━━━ RECORDS FOR THIS TASK
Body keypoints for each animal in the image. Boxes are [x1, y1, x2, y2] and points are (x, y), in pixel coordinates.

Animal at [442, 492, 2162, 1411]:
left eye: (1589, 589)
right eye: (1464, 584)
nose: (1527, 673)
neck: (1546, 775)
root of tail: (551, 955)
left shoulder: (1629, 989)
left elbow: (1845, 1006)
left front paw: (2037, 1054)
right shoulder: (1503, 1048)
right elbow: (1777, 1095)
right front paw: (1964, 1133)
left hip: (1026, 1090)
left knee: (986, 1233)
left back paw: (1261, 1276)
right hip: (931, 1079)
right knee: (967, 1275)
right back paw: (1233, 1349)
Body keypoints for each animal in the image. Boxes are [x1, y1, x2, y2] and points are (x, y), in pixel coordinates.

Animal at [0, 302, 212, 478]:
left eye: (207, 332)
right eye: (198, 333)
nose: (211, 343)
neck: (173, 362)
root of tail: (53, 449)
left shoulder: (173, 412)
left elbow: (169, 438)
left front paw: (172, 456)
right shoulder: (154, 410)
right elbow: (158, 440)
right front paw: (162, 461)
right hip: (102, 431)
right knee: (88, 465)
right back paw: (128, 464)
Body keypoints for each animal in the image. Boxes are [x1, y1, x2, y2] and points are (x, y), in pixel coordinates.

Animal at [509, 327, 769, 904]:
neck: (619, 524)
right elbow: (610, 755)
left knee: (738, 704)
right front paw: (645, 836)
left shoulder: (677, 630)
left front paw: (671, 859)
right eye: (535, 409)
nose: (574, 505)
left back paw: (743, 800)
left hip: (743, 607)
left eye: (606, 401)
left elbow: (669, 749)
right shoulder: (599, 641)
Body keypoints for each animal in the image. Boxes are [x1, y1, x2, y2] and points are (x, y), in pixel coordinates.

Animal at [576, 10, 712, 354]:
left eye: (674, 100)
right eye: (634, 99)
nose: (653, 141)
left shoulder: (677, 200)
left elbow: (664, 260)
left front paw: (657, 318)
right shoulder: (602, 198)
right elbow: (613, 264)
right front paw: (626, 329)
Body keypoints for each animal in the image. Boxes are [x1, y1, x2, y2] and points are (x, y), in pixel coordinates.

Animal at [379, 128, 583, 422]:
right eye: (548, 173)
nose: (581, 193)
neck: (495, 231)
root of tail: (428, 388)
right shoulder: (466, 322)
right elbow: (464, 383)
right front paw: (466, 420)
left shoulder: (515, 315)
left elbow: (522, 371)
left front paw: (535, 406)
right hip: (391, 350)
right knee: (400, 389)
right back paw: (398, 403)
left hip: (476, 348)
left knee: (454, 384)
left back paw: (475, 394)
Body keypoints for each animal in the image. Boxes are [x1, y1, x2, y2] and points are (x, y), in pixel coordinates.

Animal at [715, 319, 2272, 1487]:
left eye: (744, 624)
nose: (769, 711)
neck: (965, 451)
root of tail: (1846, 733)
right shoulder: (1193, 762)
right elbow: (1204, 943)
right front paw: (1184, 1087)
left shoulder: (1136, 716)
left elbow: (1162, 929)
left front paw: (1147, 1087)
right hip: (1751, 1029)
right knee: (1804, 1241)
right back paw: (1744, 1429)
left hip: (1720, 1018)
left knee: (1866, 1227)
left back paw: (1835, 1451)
━━━━━━
Working down from the line that contains "right front paw: (1184, 1087)", retype each line exactly through the last line of the data, and give nothing else.

right front paw: (1184, 1087)
left shoulder: (1136, 716)
left elbow: (1162, 929)
left front paw: (1147, 1087)
right hip: (1751, 1029)
right knee: (1804, 1241)
right back paw: (1744, 1429)
left hip: (1720, 1018)
left knee: (1866, 1227)
left back paw: (1835, 1451)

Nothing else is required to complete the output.